* WHAT IS REQUIRED:
Please find every line in the entries below that contains the string "Pačetina", and copy it.

* DATA FOR THIS TASK:
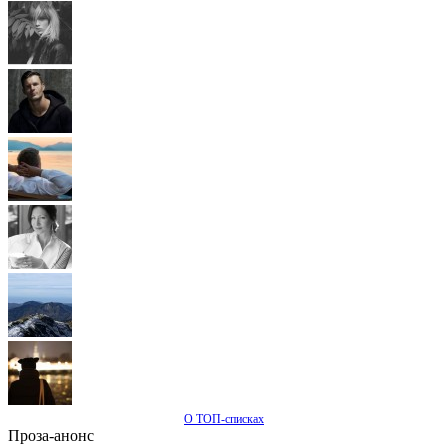
О ТОП-списках
Проза-анонс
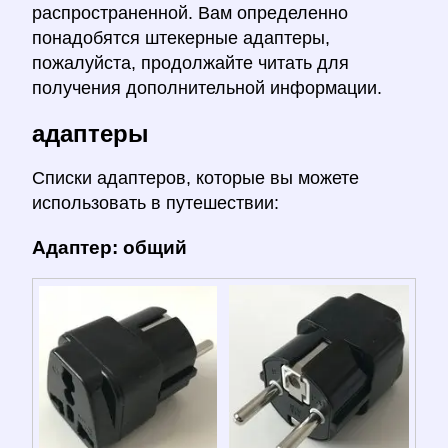
распространенной. Вам определенно
понадобятся штекерные адаптеры,
пожалуйста, продолжайте читать для
получения дополнительной информации.
адаптеры
Списки адаптеров, которые вы можете
использовать в путешествии:
Адаптер: общий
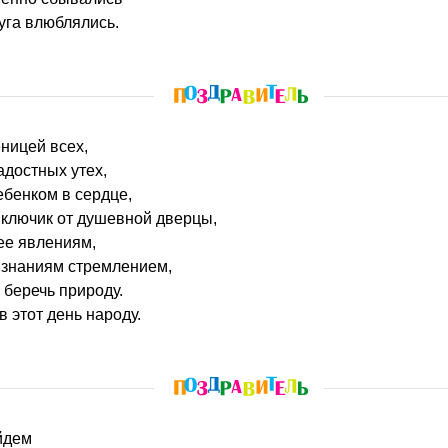
уга влюблялись.
ницей всех,
достных утех,
бенком в сердце,
 ключик от душевной дверцы,
ее явлениям,
 знаниям стремлением,
 беречь природу.
в этот день народу.
ойдем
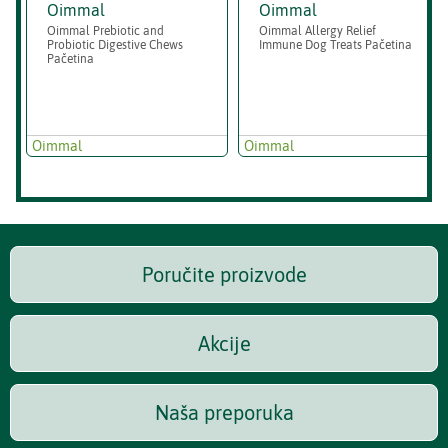
Oimmal
Oimmal
Oimmal Prebiotic and
Oimmal Allergy Relief
Probiotic Digestive Chews
Immune Dog Treats Pačetina
Pačetina
Oimmal
Oimmal
Poručite proizvode
Akcije
Naša preporuka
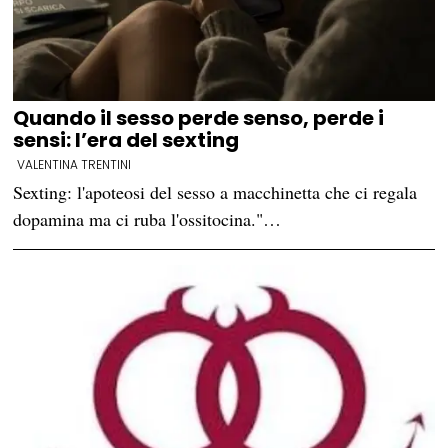
Quando il sesso perde senso, perde i
sensi: l’era del sexting
VALENTINA TRENTINI
Sexting: l'apoteosi del sesso a macchinetta che ci regala
dopamina ma ci ruba l'ossitocina."…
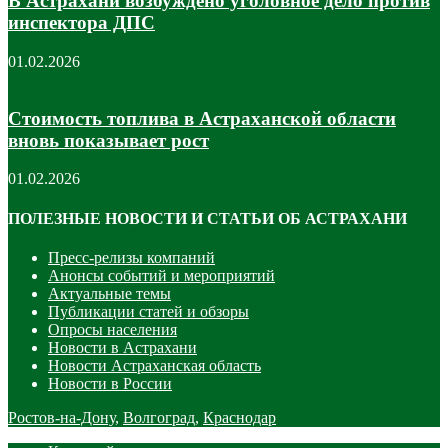
В Астрахани возбуждено уголовное дело против
инспектора ДПС
01.02.2026
Стоимость топлива в Астраханской области
вновь показывает рост
01.02.2026
ПОЛЕЗНЫЕ НОВОСТИ И СТАТЬИ ОБ АСТРАХАНИ
Пресс-релизы компаний
Анонсы событий и мероприятий
Актуальные темы
Публикации статей и обзоры
Опросы населения
Новости в Астрахани
Новости Астраханская область
Новости в России
Ростов-на-Дону
,
Волгоград
,
Краснодар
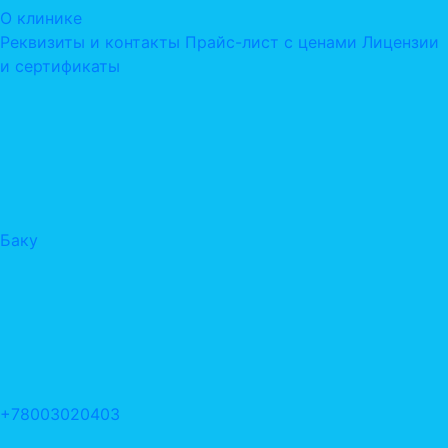
О клинике
Реквизиты и контакты
Прайс-лист с ценами
Лицензии
и сертификаты
Баку
+78003020403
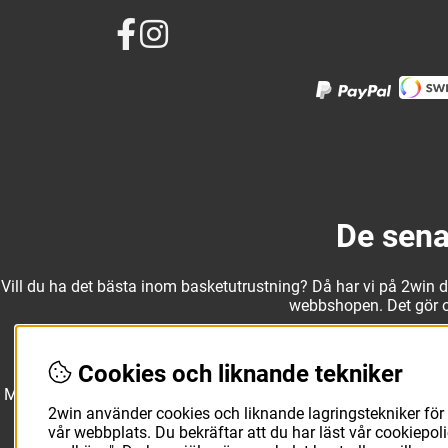
De sena
Vill du ha det bästa inom basketutrustning? Då har vi på 2win det
webbshopen. Det gör oss
Cookies och liknande tekniker
Med ett av Sveriges största kläd- och skosortiment inom baske
Molten, Nike, Adidas och Spalding och komplettera med basketk
utanför planen. O
2win använder cookies och liknande lagringstekniker för 
vår webbplats. Du bekräftar att du har läst vår cookiepo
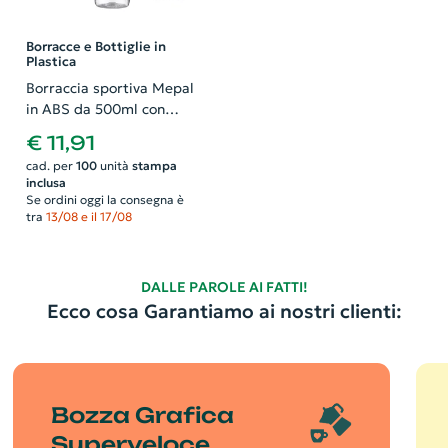
Borracce e Bottiglie in
Plastica
Borraccia sportiva Mepal
in ABS da 500ml con
tappo antigoccia e anello
€ 11,91
per il trasporto
cad. per
100
unità
stampa
inclusa
Se ordini oggi la consegna è
tra
13/08 e il 17/08
DALLE PAROLE AI FATTI!
Ecco cosa Garantiamo ai nostri clienti:
Bozza Grafica
Superveloce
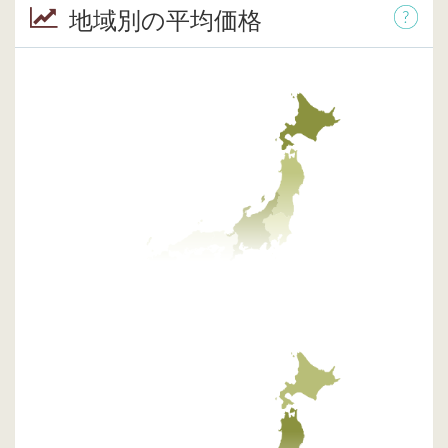
地域別の平均価格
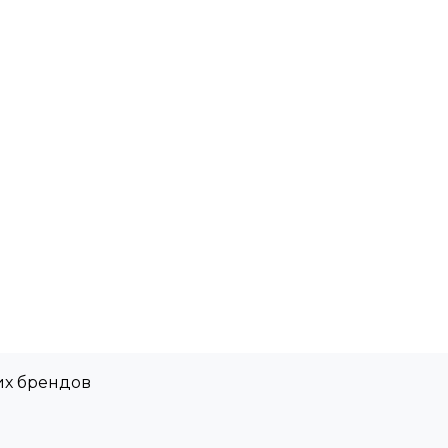
их брендов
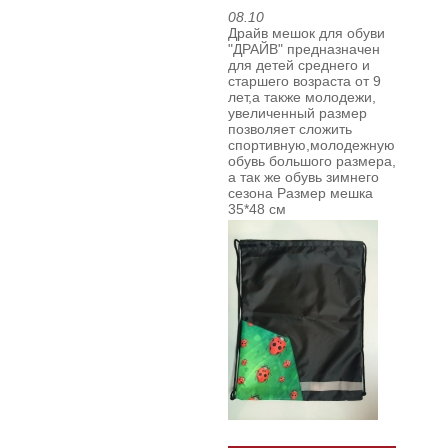
08.10
Драйв мешок для обуви
"ДРАЙВ" предназначен
для детей среднего и
старшего возраста от 9
лет,а также молодежи,
увеличенный размер
позволяет сложить
спортивную,молодежную
обувь большого размера,
а так же обувь зимнего
сезона
Размер мешка
35*48 см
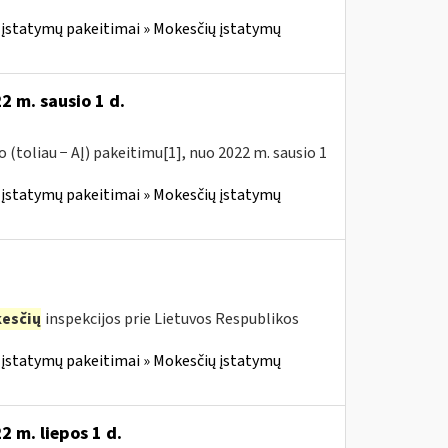
įstatymų pakeitimai » Mokesčių įstatymų
2 m. sausio 1 d.
(toliau − AĮ) pakeitimu[1], nuo 2022 m. sausio 1
įstatymų pakeitimai » Mokesčių įstatymų
esčių
inspekcijos prie Lietuvos Respublikos
įstatymų pakeitimai » Mokesčių įstatymų
 m. liepos 1 d.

* EXERCISE ANSWER:
Immune Dog Treats Pačetina
Pačetina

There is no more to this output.